Previously, the NMPA defined cosmetics as a “…daily-used chemical product intended to be applied on the surface of human body…”​

However, the new draft has removed the requirement that it needs to be applied externally, potentially widening the scope of products.

Notably, oral care products such as toothpaste and mouthwash will come under this regulation but is exempt from the same level of required registration and filing.

The new draft also simplifies special-use cosmetics (SUC) by narrowing it down to five categories: hair dye, hair perm, skin whitening, sun protection and cosmetics that have new function claims.

Additionally, both SUC and non-special-use cosmetics (Non-SUC) will require the submission of a safety assessment report by an assessor with at least five years of experience.

The NMPA will also require literature reviews and test reports to be submitted as proof of efficacy. These abstracts will be made available to the public via government websites.

New ingredient update

According to the draft, new ingredients will require pre-market registration.

Under the new CSAR, ingredients considered high risks, including new preservatives, sunscreens ingredients, colourants, hair dyes and whitening agents need to register and obtain approval from NMPA.

These high-risk ingredients will be observed for three years.

The ingredient will only be included in the Inventory of Existing Cosmetic Ingredients in China (IECIC) and accepted for use in cosmetic production assuming no safety concerns are found during the three-year period.

However, if there is a safety concern during the three-year period, its registration or filing will be revoked.

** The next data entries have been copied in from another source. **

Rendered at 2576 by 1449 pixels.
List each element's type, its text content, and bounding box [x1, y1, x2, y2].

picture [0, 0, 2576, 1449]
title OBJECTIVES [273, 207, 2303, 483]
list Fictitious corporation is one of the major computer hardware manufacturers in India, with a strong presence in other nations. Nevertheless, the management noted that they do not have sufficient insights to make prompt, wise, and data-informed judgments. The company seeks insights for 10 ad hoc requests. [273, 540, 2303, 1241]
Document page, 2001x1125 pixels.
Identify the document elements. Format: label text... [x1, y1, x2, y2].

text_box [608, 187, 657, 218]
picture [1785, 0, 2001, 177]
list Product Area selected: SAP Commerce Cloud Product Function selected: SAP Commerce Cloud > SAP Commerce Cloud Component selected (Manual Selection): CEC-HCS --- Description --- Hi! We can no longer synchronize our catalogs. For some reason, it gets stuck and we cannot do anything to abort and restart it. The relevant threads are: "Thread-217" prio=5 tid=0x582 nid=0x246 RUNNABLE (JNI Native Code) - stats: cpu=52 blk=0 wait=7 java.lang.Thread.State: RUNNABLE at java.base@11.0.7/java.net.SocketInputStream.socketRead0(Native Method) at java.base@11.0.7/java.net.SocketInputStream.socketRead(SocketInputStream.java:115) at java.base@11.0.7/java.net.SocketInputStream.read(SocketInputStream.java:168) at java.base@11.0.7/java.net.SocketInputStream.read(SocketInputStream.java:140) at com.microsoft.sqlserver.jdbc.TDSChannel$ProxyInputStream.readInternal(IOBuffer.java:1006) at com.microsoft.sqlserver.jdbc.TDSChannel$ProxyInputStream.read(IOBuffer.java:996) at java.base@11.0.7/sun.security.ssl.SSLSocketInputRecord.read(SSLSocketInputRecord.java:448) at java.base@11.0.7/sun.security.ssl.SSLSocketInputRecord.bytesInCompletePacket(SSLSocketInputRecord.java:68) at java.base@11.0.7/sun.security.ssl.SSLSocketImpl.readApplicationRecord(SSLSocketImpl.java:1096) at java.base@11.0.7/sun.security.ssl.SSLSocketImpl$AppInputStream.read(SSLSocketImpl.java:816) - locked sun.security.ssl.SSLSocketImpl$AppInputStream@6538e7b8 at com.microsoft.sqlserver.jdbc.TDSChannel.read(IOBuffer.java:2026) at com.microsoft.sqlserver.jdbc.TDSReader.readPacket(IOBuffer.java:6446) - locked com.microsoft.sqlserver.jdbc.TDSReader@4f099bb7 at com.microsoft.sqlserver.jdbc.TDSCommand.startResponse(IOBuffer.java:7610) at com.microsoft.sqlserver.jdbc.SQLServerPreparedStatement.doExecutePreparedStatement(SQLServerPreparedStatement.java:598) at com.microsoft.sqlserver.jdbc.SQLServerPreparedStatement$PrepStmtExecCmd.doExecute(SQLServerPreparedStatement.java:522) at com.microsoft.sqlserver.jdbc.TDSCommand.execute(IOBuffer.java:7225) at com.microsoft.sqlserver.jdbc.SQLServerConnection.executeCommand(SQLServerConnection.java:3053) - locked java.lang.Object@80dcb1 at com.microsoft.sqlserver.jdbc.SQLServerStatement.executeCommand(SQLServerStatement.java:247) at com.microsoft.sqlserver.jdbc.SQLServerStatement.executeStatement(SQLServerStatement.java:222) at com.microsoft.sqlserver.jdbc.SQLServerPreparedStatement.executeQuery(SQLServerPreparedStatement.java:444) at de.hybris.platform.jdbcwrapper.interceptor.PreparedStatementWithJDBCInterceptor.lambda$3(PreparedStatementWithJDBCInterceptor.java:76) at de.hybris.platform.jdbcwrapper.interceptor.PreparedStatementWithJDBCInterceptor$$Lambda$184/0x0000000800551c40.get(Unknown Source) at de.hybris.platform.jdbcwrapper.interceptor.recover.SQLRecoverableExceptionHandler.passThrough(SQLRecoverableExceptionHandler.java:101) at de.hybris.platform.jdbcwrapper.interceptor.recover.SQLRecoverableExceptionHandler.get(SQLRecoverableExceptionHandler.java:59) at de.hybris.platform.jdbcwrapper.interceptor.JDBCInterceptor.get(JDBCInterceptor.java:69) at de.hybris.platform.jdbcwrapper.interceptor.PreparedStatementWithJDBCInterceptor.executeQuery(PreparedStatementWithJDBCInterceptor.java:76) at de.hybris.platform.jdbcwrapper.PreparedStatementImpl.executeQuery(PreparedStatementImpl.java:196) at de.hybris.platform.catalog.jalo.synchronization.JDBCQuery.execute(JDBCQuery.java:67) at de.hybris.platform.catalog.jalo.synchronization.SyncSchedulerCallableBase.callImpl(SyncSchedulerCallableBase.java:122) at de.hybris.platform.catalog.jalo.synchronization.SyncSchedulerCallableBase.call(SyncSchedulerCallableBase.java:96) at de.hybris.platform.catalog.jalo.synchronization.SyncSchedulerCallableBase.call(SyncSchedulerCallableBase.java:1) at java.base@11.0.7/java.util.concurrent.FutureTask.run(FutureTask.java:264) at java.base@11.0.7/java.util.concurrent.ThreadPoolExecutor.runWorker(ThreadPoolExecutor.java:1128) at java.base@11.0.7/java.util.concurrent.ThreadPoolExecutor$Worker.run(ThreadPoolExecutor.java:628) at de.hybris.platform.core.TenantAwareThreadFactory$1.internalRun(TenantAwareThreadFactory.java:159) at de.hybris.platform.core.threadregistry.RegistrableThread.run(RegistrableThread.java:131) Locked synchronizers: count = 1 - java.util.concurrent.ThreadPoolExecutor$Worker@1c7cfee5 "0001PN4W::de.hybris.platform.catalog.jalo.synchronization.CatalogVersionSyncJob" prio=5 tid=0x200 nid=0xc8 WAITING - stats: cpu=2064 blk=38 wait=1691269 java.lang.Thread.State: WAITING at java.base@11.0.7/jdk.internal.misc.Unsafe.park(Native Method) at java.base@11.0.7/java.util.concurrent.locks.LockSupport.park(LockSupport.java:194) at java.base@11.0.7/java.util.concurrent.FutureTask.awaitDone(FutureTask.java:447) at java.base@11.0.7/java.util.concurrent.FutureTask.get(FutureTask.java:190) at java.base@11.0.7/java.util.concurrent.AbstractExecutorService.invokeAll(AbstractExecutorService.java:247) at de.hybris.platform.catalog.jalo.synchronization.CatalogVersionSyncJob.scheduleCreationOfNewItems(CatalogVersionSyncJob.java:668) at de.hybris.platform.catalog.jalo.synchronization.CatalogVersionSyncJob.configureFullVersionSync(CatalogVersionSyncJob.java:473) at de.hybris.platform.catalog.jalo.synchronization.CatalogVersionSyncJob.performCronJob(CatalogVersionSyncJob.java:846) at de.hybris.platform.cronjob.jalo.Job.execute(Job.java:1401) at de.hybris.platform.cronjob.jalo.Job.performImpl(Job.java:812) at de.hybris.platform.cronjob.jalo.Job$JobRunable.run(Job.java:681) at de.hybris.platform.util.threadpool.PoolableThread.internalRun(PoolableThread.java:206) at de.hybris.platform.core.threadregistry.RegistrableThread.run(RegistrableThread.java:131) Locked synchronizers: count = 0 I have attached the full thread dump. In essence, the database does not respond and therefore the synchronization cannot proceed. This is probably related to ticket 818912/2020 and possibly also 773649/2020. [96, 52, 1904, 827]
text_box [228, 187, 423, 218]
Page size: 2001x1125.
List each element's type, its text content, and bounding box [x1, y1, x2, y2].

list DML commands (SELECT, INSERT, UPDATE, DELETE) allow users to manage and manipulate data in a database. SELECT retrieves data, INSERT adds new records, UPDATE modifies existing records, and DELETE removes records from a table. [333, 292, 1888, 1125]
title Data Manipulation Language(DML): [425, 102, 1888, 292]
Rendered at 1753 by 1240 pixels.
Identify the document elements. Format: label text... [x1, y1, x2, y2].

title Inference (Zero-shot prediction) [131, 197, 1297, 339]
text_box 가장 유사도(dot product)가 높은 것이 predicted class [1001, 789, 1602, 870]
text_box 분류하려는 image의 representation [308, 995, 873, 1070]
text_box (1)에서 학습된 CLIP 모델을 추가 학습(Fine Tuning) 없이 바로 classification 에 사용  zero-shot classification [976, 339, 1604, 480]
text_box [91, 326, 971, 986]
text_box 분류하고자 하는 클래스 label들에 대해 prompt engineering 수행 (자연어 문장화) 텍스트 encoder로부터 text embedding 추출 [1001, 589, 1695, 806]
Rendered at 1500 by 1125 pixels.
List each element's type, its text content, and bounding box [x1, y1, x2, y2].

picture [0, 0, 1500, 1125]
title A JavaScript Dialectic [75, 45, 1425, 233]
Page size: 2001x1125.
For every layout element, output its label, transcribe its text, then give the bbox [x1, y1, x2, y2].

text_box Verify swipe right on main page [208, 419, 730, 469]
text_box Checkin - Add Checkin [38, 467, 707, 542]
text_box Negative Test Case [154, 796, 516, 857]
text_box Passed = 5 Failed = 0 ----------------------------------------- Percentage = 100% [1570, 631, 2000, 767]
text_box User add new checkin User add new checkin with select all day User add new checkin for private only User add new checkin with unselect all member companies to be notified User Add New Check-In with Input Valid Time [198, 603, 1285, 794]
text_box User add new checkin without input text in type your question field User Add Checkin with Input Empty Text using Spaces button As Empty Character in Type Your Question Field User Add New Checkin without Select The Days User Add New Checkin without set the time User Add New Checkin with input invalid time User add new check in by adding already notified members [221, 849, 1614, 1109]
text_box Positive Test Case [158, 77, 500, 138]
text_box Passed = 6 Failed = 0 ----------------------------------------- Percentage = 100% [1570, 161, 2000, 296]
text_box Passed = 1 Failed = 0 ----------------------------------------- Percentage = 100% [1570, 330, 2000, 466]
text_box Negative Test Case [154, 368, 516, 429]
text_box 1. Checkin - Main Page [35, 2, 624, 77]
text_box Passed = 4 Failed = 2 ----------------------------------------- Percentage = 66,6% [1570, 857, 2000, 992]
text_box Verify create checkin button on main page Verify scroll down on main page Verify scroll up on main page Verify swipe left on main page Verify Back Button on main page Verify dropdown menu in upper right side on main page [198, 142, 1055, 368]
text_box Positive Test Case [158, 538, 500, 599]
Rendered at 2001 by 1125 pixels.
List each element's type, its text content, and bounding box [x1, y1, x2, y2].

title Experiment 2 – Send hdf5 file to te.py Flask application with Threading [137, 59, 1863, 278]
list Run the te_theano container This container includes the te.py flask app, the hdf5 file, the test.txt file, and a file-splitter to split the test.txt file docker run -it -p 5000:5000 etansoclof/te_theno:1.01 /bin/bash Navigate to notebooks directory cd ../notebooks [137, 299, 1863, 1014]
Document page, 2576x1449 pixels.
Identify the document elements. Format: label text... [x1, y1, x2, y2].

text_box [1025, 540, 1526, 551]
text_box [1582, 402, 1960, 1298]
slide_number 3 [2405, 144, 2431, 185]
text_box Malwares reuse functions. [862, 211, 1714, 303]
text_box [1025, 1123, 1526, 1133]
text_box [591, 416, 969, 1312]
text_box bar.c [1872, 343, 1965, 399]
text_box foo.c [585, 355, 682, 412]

According to Chan, the Chinese government has approved only 10 new ingredients in the last 10 years.

However, this may change soon as the government may release an updated version of the Inventory of Existing Cosmetic Ingredients in China (IECIC), which was last updated in 2015.

Animal testing in China

In May 2019, the NMPA released the draft Administration Measures on The Filing of Non-Special Use Cosmetics.

These measures will likely come into place after the implementation of CSAR.

“The draft new consists of five chapters with 30 provisions with many details about product filing and supervision. Although it is a draft version, very important to predict the future of filing management,” ​said Chan.

Most notably, the draft expressly said that non-SUC are exempted from animal testing. However, Chan added that it comes with its own set of conditions.

According to the draft, non-SUC are exempted if they are manufactured under certified GMP conditions and the safety risk assessment results can sufficiently prove product safety.

However, products will still have to undergo toxicology testing under the following circumstances.

Firstly, products are not exempt from testing if it is specifically for children and infants, if they contain raw materials that that have not been included in the IECIC, regardless of whether the materials have been filed or approved.

In addition, the applicant, domestic responsible person or manufacturer must not be listed as a key supervision target according to the results of China’s credit rating.

Lastly, products will not be exempt if the applicant, domestic responsible person or manufacturer has been investigated or punished due to the quality and safety issue of cosmetics in the past three years.